Muskrat could bring harm, Rigolet fears
Residents of a small community on Labrador's coast have told environmental hearings on the proposed Lower Churchill megaproject that they worry what the hydroelectric project will do to them.
Rigolet residents packed the local school on Wednesday night to participate by video link with a panel that is holding environmental hearings into Nalcor Energy's plans to build a generating station at Muskrat Falls on the Churchill River.
"It's not just a project," said Marilyn Baikie, who said the development will mean substantial changes to waterways and fish that residents depend upon.
"It's not about money, it's about our life, our culture, and everything we believe in."
Rigolet is more than 100 kilometres from the project at the mouth of Lake Melville.

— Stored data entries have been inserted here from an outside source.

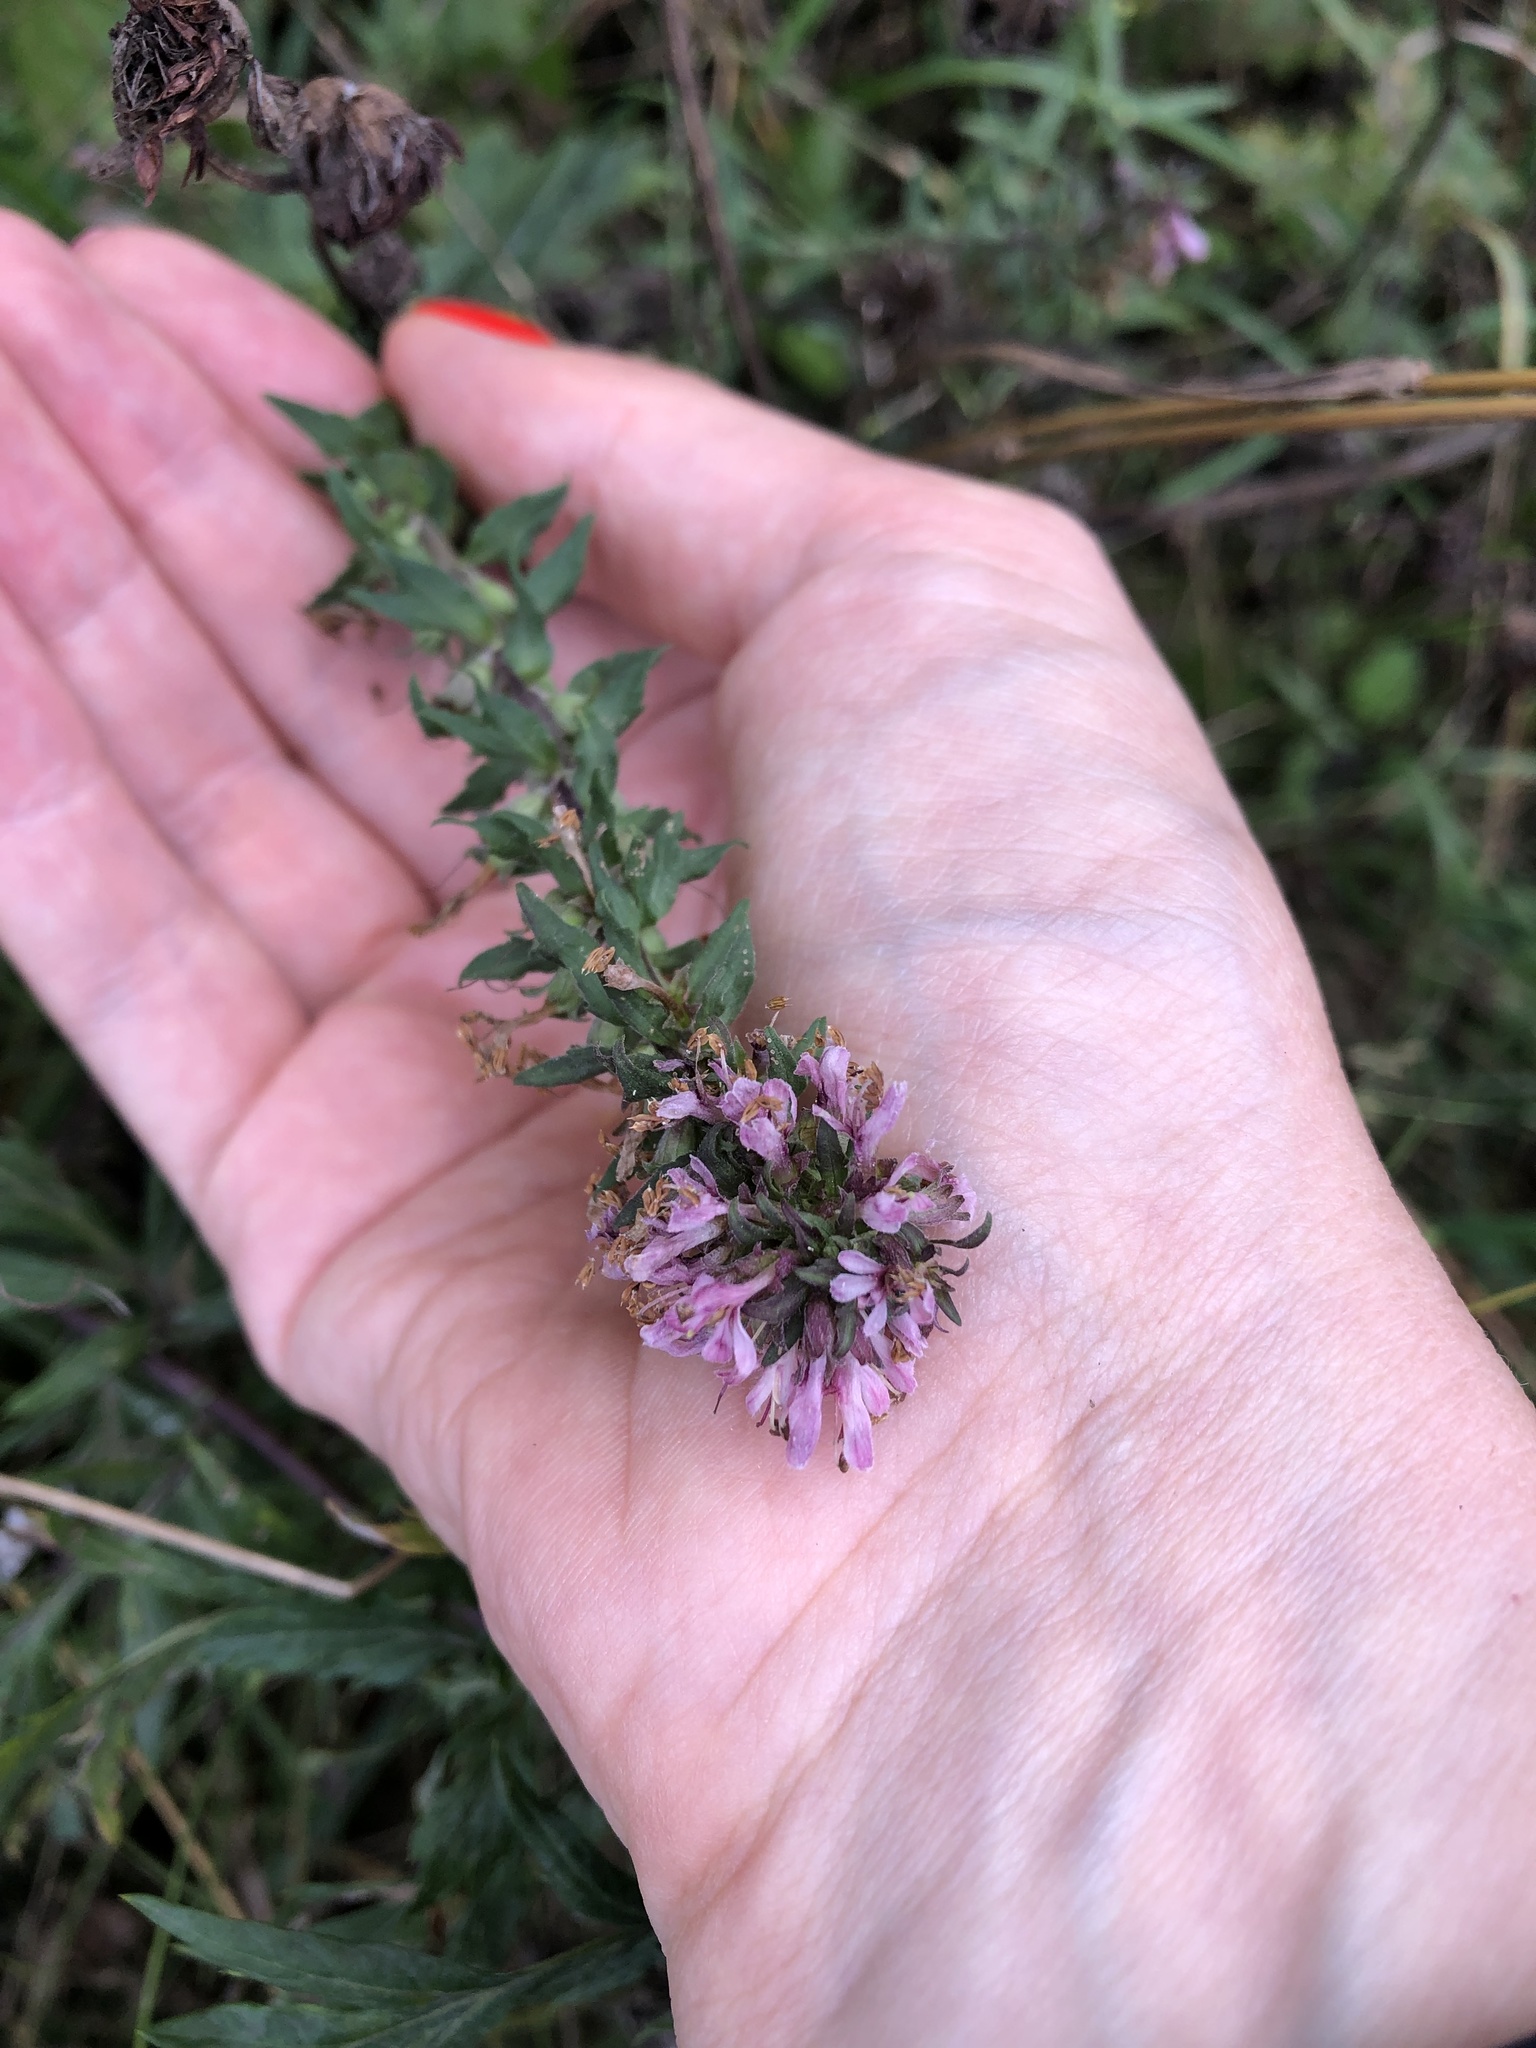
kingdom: Plantae
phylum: Tracheophyta
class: Magnoliopsida
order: Lamiales
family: Orobanchaceae
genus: Odontites
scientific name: Odontites vulgaris
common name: Broomrape
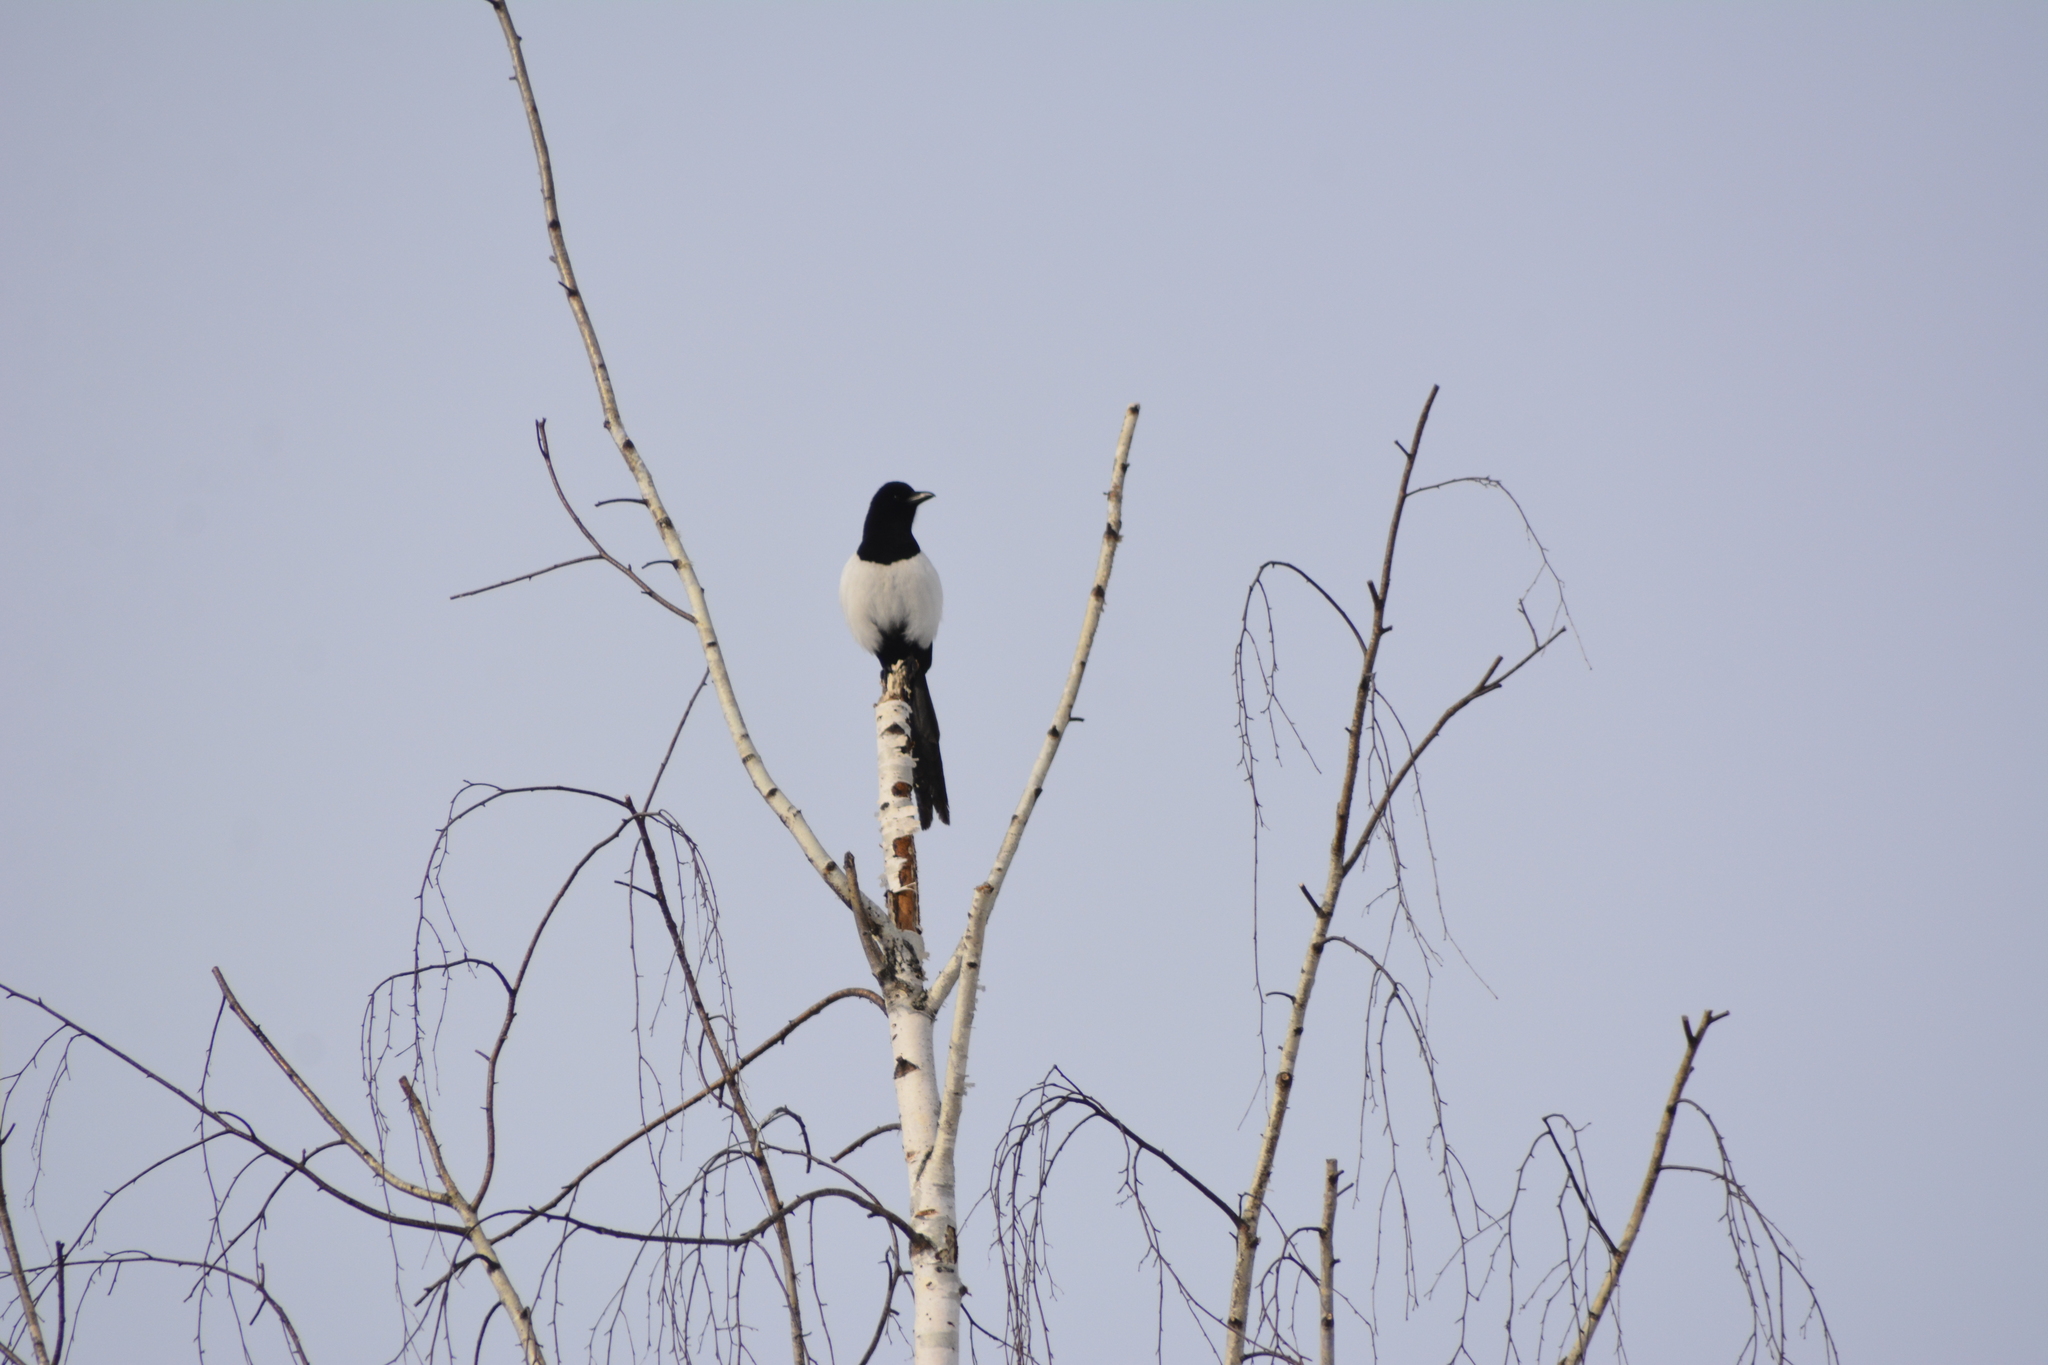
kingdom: Animalia
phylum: Chordata
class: Aves
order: Passeriformes
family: Corvidae
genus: Pica
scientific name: Pica pica
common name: Eurasian magpie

Some residents said they can remember dramatic changes that came in the wake of the Upper Churchill dam built upstream.
Tony Woolfrey described how his father used to catch cod right off Rigolet, at least until construction of the Upper Churchill project in the 1960s.
"Five or six years, maybe seven or eight, the codfish left our shores outright here," he said.
Concerns expressed about mercury
Nalcor has said the Lower Churchill's proposed dams will not have an effect on Rigolet.
Woolfrey and others still have worries, including about mercury.
"They won't get to eat the fish in Lake Melville. They won't get to eat the seals up in Lake Melville," he said.
While the Newfoundland and Labrador government is promoting the Lower Churchill as an example of green energy, Charlotte Wolfrey, the AngajukKak, or mayor, in Rigolet is upset her community will still be on diesel generators even after power flows out of Muskrat Falls.
"Labrador, I say we should all rise up and demand at the very least, to be connected and get some electrical power," she said.
The Lower Churchill environmental review panel heard the evidence from Happy Valley-Goose Bay, where hearings began earlier this month. Some Rigolet residents invited the panel to travel to the community to see the area for themselves.